PROMPT A
List the usernames that appear as post headings in the thread about a photo grey lens cloth.
PROMPT B
Answer these questions from the thread about a photo grey lens cloth:
(i) What percentage of grey is the photo card the towels or lens cloths could stand in for?
(ii) Where does its_virgil suggest looking?
(iii) On what date were the posts made?
PROMPT C
Write the next part of the thread about a photo grey lens cloth, starting with the post under the gketell heading.

DOCUMENT TEXT
=== Begin Enclosure ===

# Photo grey lens cloth?



## Glass Scratcher (May 15, 2008)

Ok so I have tried to check the archives for a message I thought was only a week or 2 old, and have not found it.  Someone posted using or having some towels or lens cloths that could be used for a 18% grey photo card, to help color balance ones camera.  Does anyone remember or could the poster say where they got theirs or what brand it was.

Thanks.


----------



## its_virgil (May 15, 2008)

Try the photography article on the home page.
Do a good turn daily!
Don


> _Originally posted by Glass Scratcher_
> 
> Ok so I have tried to check the archives for a message I thought was only a week or 2 old, and have not found it.  Someone posted using or having some towels or lens cloths that could be used for a 18% grey photo card, to help color balance ones camera.  Does anyone remember or could the poster say where they got theirs or what brand it was.
> 
> Thanks.


----------



## gketell (May 15, 2008)

=== End Enclosure ===

Extracted records
=== Begin Enclosure ===

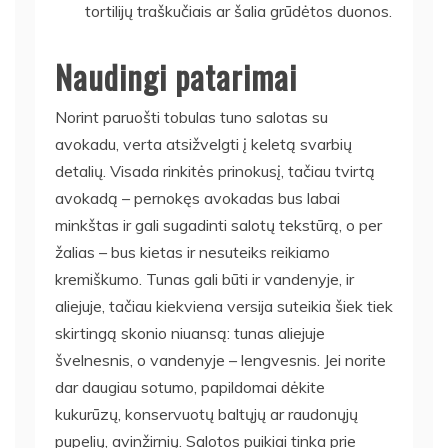
tortilijų traškučiais ar šalia grūdėtos duonos.
Naudingi patarimai
Norint paruošti tobulas tuno salotas su
avokadu, verta atsižvelgti į keletą svarbių
detalių. Visada rinkitės prinokusį, tačiau tvirtą
avokadą – pernokęs avokadas bus labai
minkštas ir gali sugadinti salotų tekstūrą, o per
žalias – bus kietas ir nesuteiks reikiamo
kremiškumo. Tunas gali būti ir vandenyje, ir
aliejuje, tačiau kiekviena versija suteikia šiek tiek
skirtingą skonio niuansą: tunas aliejuje
švelnesnis, o vandenyje – lengvesnis. Jei norite
dar daugiau sotumo, papildomai dėkite
kukurūzų, konservuotų baltųjų ar raudonųjų
pupelių, avinžirnių. Salotos puikiai tinka prie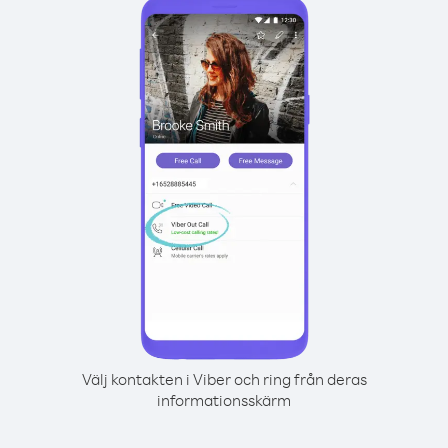
Välj kontakten i Viber och ring från deras
informationsskärm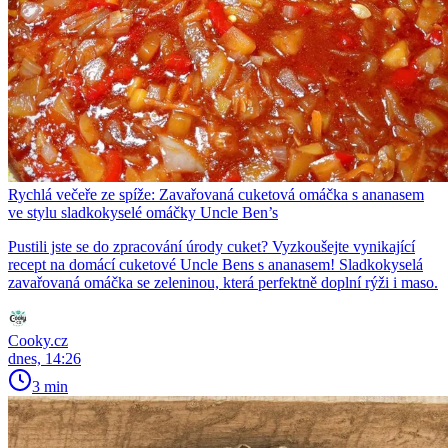
Rychlá večeře ze spíže: Zavařovaná cuketová omáčka s ananasem
ve stylu sladkokyselé omáčky Uncle Ben’s
Pustili jste se do zpracování úrody cuket? Vyzkoušejte vynikající
recept na domácí cuketové Uncle Bens s ananasem! Sladkokyselá
zavařovaná omáčka se zeleninou, která perfektně doplní rýži i maso.
Cooky.cz
dnes, 14:26
3 min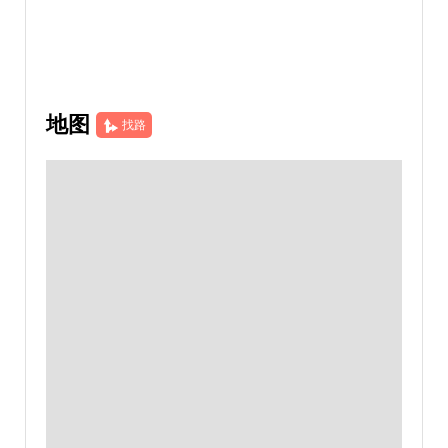
地图
找路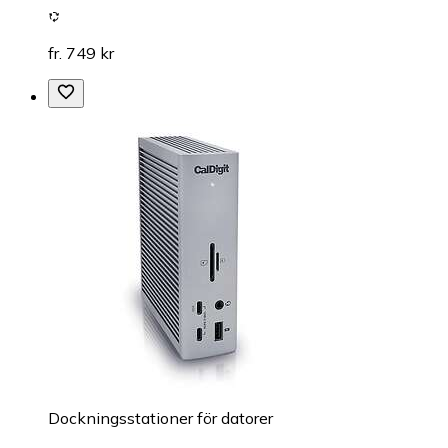
fr. 749 kr
Dockningsstationer för datorer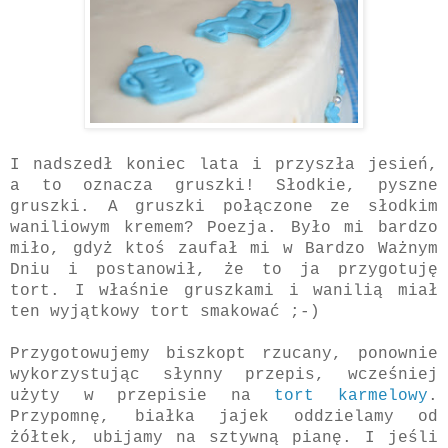
I nadszedł koniec lata i przyszła jesień,
a to oznacza gruszki! Słodkie, pyszne
gruszki. A gruszki połączone ze słodkim
waniliowym kremem? Poezja. Było mi bardzo
miło, gdyż ktoś zaufał mi w Bardzo Ważnym
Dniu i postanowił, że to ja przygotuję
tort. I właśnie gruszkami i wanilią miał
ten wyjątkowy tort smakować ;-)
Przygotowujemy biszkopt rzucany, ponownie
wykorzystując słynny przepis, wcześniej
użyty w przepisie na
tort karmelowy
.
Przypomnę, białka jajek oddzielamy od
żółtek, ubijamy na sztywną pianę. I jeśli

=== End Enclosure ===

EXERCISE RESPONSE A
Glass Scratcher
its_virgil
gketell

EXERCISE RESPONSE B
(i) 18%
(ii) The photography article on the home page
(iii) May 15, 2008

EXERCISE RESPONSE C
http://www.bhphotovideo.com/c/product/220482-REG/Microstar_81012_Micro_Fiber_18_Gray_Lens.html

http://www.adorama.com/CPMFCGXL.html

http://www.bhphotovideo.com/c/produ...rand_OPCCBHGRIP_Micro_Fiber_18_Gray_Lens.html

http://www.cleanstar.net/microfiber-cloths.htm

Thank you Google: "18% grey OR gray microfiber cloth"


----------



## gerryr (May 16, 2008)

I'll add one more.  This is the Spudz 12 x 12 18% gray microfiber cloth from B & H, about $5.00 cheaper than Adorama.  This is what I use and they're great.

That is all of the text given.